Text block:
------------------------------------------------------------------------
Restoring the Environment through Conservation



Conservation is an act of conserving as well as preserving, protecting or restoring the natural environment, ecosystems, vegetation and wildlife. As an individual, we can help in our own small way to minimize any harmful substances that pollute the environment.

Air and energy conservation

In order to help reduce air pollution, you can do several things:

• Use automobiles less and take public transportation or bike;
• Quit smoking;
• Turn lights off when not in use to save energy;
• Use energy saving light bulbs;
• Recycle all plastics;
• Use reusable grocery bags;
• Use an eco-friendly string trimmer to trim your garden.

You will help reduce global warming when using less energy from fossil fuels. On a larger scale, government will impose a penalty on industries for releasing chemicals that burden the atmosphere.

Water conservation

Surface and underground water are our primary sources of drinking water. We should help to conserve water by:

• Washing vegetables and fruits in a bowl instead of running water over them;
• Watering your garden early in the morning to minimize evaporation;
• Upgrading toilet with a low flow device;
• Shortening your shower by a minute or two;
• Collecting water from your roof for your garden, and;
• Shutting the faucet tightly to prevent water drips.

Soil or land conservation

Soil is our most precious resource for food production. With fertile soil, we can plant our vegetables and fruits for healthy consumption. We can prevent the soil from degrading through:

• Avoiding pesticides or insecticides on your lawn;
• Using eco-friendly bags to reduce landfills;
• Using recyclable materials to reduce the amount of trash;
• Planting trees because the tree roots help retain water and prevent soil erosion, and
• Using manure for fertilizer.

Small scale farming should be widely encouraged. This will help the soil to remain fertile as it requires less chemical additives. Iowa has numerous methods to conserve their soil. They use strategies such as crop rotation, conservation tillage, and contour farming, to just name a few.

Noise conservation

According to the Occupational Safety and Health Administration, approximately 30 million people in the United States are exposed to hazardous noise. Thousands of employees suffer from preventable hearing-loss. Noise reduction is important; even a few decibels will help. Noise and its impact can be reduced through:

• Engineering controls by modifying or replacing noise producing equipment;
• Operating noise producing machinery when fewer people are subject to exposure;
• Hearing protection devices, and
• Implementing an effective hearing conservation program.

Flora and fauna conservation

Animals and plants are important to keep our environment in balance. Loss of habitat will devastate the biodiversity of the Earth and we will pay a hefty price. Protecting wildlife is not limited to the forest, but also to the water. We can do something to help the wildlife live in a healthy environment by:

• Protecting endangered and vulnerable species, such as wild birds, animals and plants from extinction;
• Preventing forest burning activities;
• Preventing deforestation by planting trees;
• Protecting animals from hunters and poachers, and
• Removing non-native species of invasive plants.
------------------------------------------------------------------------
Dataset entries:

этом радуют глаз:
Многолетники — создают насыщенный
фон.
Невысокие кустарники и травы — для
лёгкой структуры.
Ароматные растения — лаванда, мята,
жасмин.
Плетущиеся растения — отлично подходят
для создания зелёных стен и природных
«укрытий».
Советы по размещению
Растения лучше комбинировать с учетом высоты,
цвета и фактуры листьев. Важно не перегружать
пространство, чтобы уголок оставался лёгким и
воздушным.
------------------------------------------------------------------------
What needs to be done: Can you quote the passage from the conservation text that begins at the words "Soil or land" and stops after "manure for fertilizer."?

Result for this exercise:
Soil or land conservation

Soil is our most precious resource for food production. With fertile soil, we can plant our vegetables and fruits for healthy consumption. We can prevent the soil from degrading through:

• Avoiding pesticides or insecticides on your lawn;
• Using eco-friendly bags to reduce landfills;
• Using recyclable materials to reduce the amount of trash;
• Planting trees because the tree roots help retain water and prevent soil erosion, and
• Using manure for fertilizer.